Employees of CSB and its Subsidiaries are not represented by any labor union,
and, to the best knowledge of CSB's management, no labor union is attempting to
organize employees of CSB or any of its Subsidiaries.
 
     5.21 MATERIAL INTERESTS OF CERTAIN PERSONS. Except as disclosed in CSB's
Proxy Statement for its 1997 Annual Meeting of Shareholders, no executive
officer or director of CSB, or any "associate" (as such term is defined in Rule
14a-1 under the Exchange Act) of any such executive officer or director, has any
interest in any contract or property (real or personal), tangible or intangible,
used in or pertaining to the business of CSB or any of its Subsidiaries.
 
     5.22 REGISTRATION OBLIGATIONS. Neither CSB nor any of its Subsidiaries is
under any obligation, contingent or otherwise, currently in effect or which will
survive the Merger by reason of any agreement to register any of its securities
under the Securities Act.

Chart comprehension data:

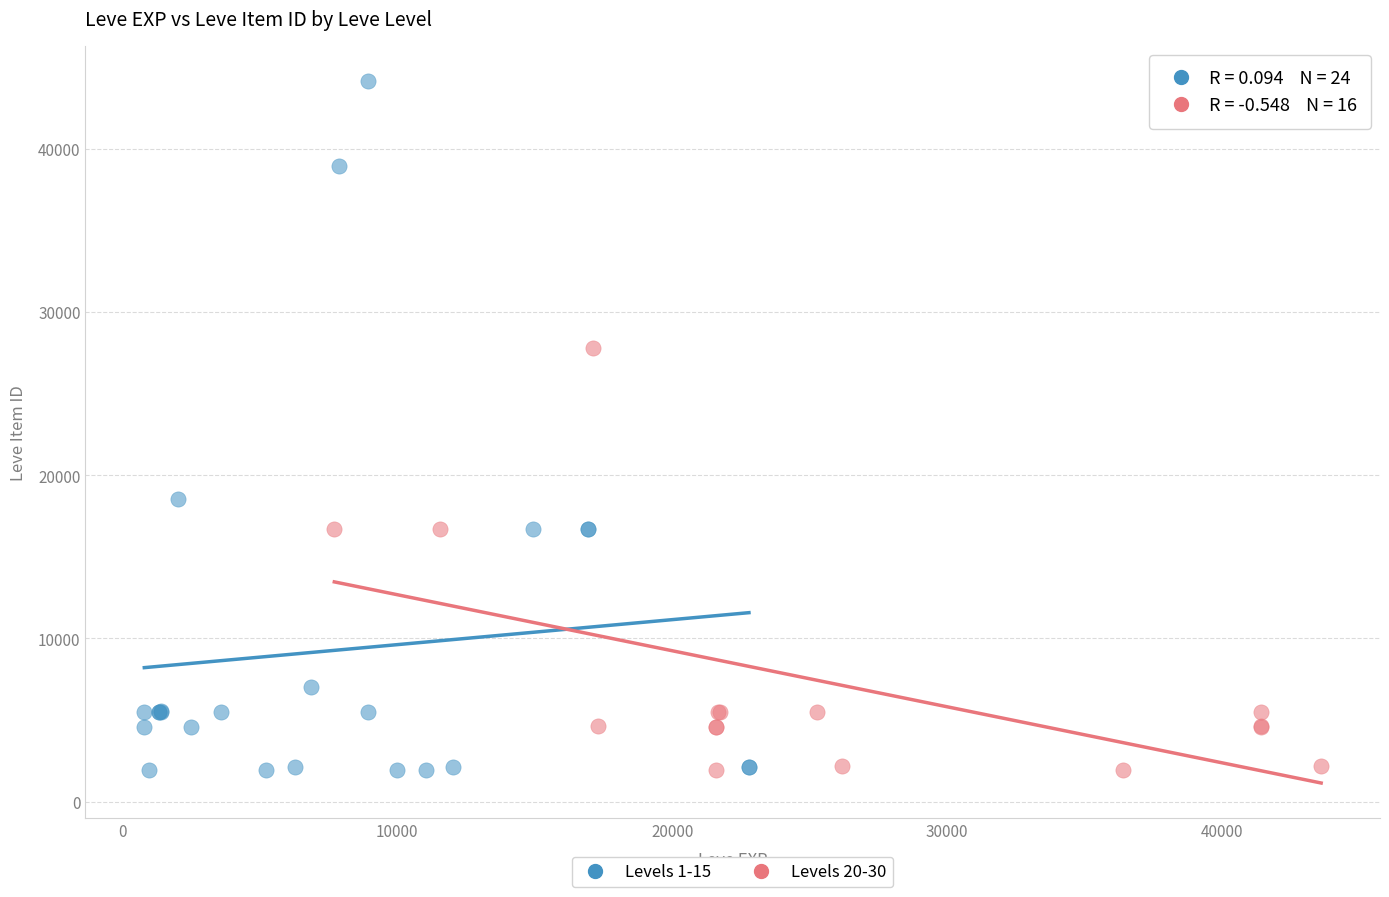

Which series reaches the maximum Y coordinate?

Levels 1-15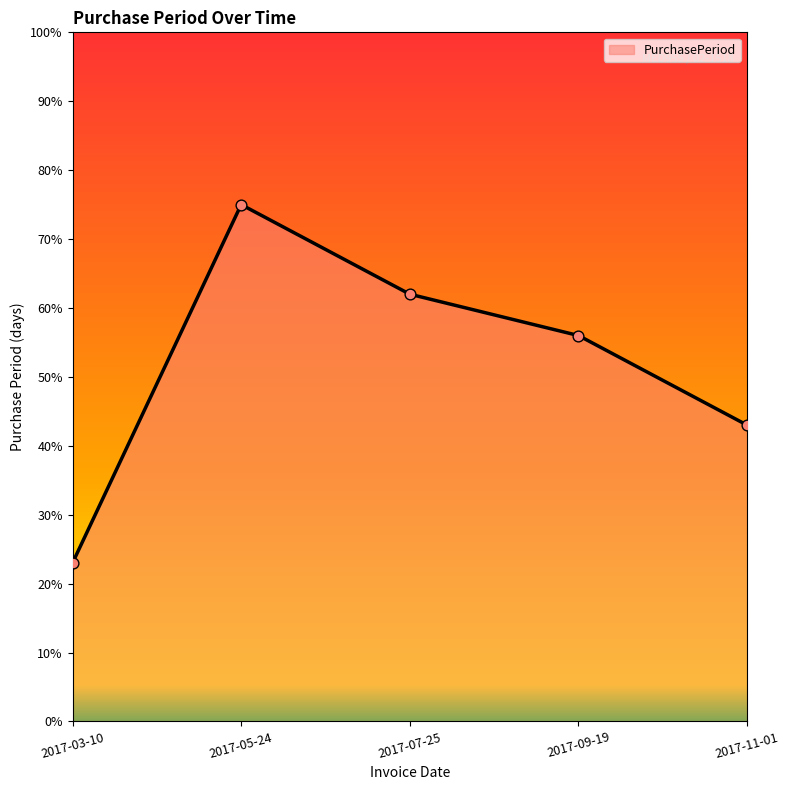

What is the change in value from 2017-07-25 to 2017-09-19?

-6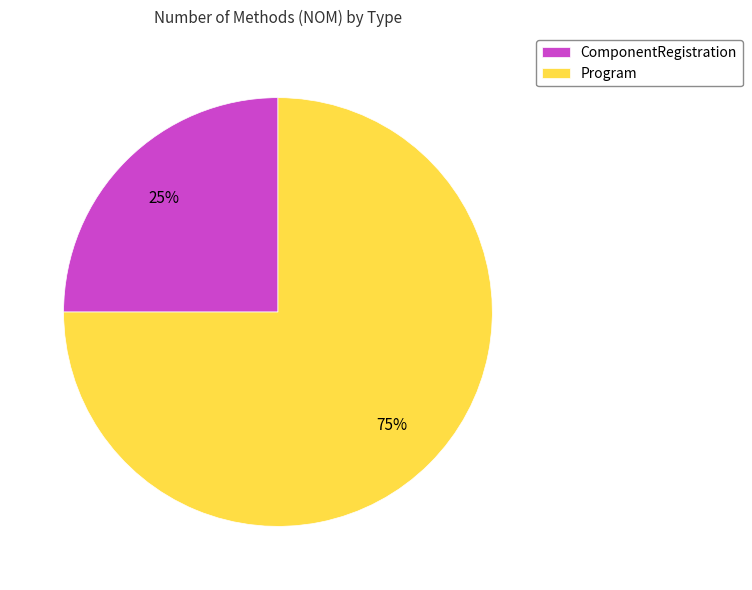

To the nearest percent, what is the average slice percentage?

50%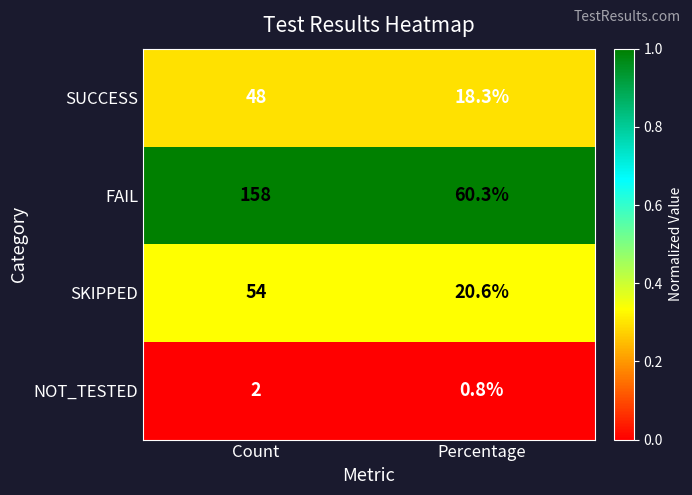

What is the maximum value shown in the chart?

158.0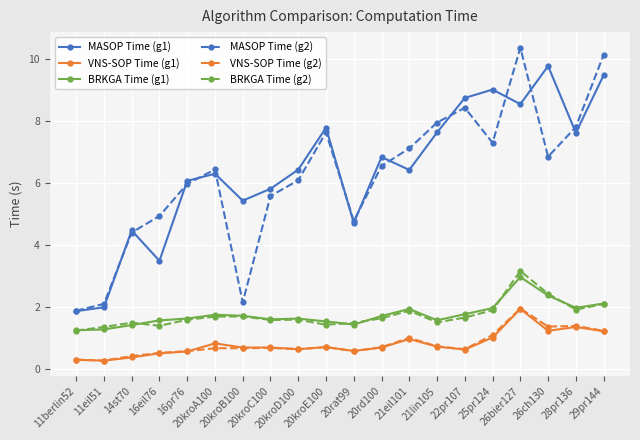

Which series has the widest spread of values?

MASOP Time (g2)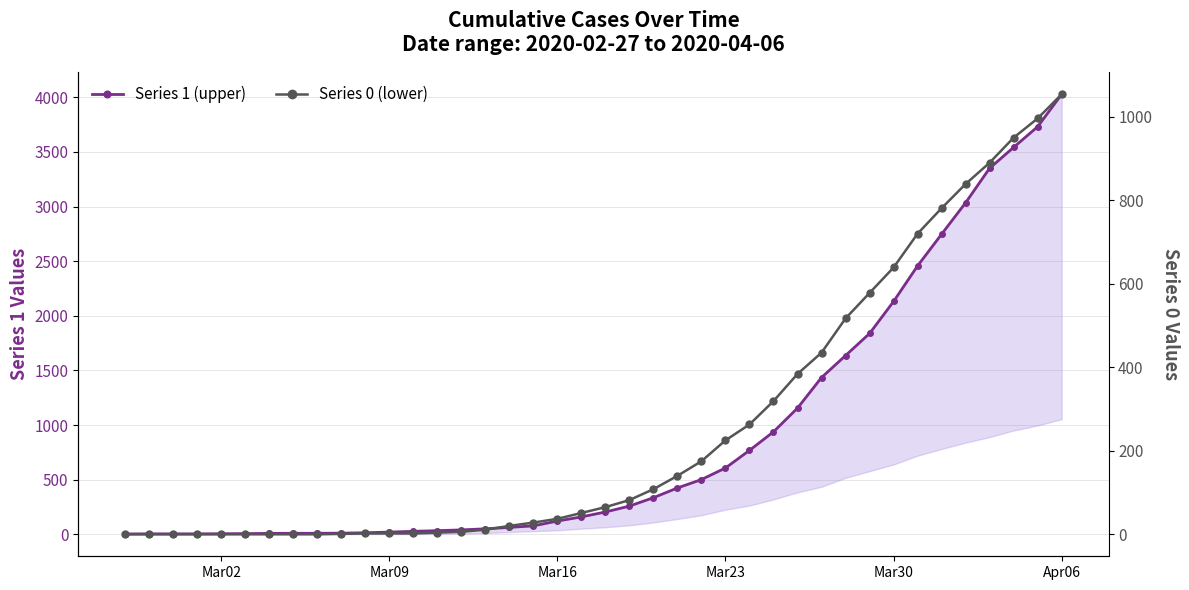

Which series has the widest spread of values?

Series 1 (upper)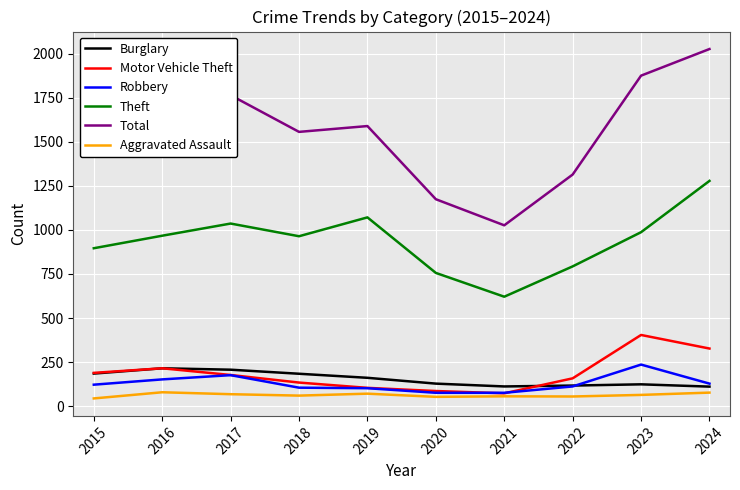

The value of Theft at 2016 is 967. True or false?

True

__Directions__.
1. Set down the portion of the CSB disclosure passage starting with "Employees of CSB and" and going on through "employees of CSB or any of its Subsidiaries.", word for word.
2. Resume the CSB disclosure passage after its final sentence, following on from its last section.

__Per-task outputs__.
1.
Employees of CSB and its Subsidiaries are not represented by any labor union,
and, to the best knowledge of CSB's management, no labor union is attempting to
organize employees of CSB or any of its Subsidiaries.

2.
 
     5.23 BROKERS AND FINDERS. Except as set forth in Section 5.23 of the CSB
Disclosure Schedule, neither CSB nor any of its Subsidiaries nor any of their
respective officers, directors or employees has employed any broker or finder or
incurred any liability for any financial advisory fees, brokerage fees,
commissions or finder's fees, and no broker or finder has acted directly or
indirectly for CSB or any of its Subsidiaries in connection with this Agreement
or the transactions contemplated hereby.
 
     5.24 STATE TAKEOVER LAWS. CSB has taken all steps necessary to irrevocably
exempt the transactions contemplated by this Agreement from any applicable state
takeover law and from any applicable charter or contractual provision containing
change of control or anti-takeover provisions.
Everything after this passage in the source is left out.